On take off, we would probably experience the same bumps as we had on landing. Because of that, I decided to try something that is not in the manual. I selected full flaps, dialed my trim wheel a couple of notches back, and hoped this would get us into the air and out of the bumps before we could gain much speed. It worked nicely. I lifted the nose wheel off the ground a few seconds after starting our take off roll. The mains were still on the ground, and we did hit some bumps, but then we were flying and everything was smooth again.
Since mountains would not be a problem, I decided to cruise a bit lower, at 4500 feet, avoiding any problems with clouds. This also provided us with a nice view of the landscape around the Bakkaflói, when arriving at our destination.

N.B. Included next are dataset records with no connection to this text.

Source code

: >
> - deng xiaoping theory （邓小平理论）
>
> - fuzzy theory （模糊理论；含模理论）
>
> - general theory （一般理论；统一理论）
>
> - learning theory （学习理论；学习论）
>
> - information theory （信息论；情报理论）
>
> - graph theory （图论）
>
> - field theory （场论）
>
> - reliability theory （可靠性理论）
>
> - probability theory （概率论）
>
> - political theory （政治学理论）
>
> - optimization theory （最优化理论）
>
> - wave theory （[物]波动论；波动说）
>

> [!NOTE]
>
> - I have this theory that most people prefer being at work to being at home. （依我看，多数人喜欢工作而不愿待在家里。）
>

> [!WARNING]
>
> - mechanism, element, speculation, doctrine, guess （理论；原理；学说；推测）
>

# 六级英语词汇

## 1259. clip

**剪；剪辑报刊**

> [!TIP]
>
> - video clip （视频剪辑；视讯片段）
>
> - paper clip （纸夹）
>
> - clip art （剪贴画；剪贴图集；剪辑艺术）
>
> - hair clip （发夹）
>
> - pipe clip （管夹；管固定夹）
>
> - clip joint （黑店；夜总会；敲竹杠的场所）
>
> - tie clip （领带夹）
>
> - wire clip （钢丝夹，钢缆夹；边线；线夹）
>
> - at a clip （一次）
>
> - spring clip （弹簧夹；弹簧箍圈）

I radioed my company controller to check the weather — calm winds, few clouds, visibility more than 10 miles. Since winds would not be a factor, and no planes appeared to be in the air near the órshöfn airfield, I opted to approach runway 02. I turned left a few degrees to intercept the 020 course inbound on the NDB located on the field. Yes, this was no IFR approach, but I hoped it would get me nicely lined up for a straight in approach. And it did!
This was another gravel runway, but it was actually pretty smooth, no hard bumps. This was good news, after the landing gear had taken a beating on departure again.
I taxied to parking, retracted flaps and shut everything down.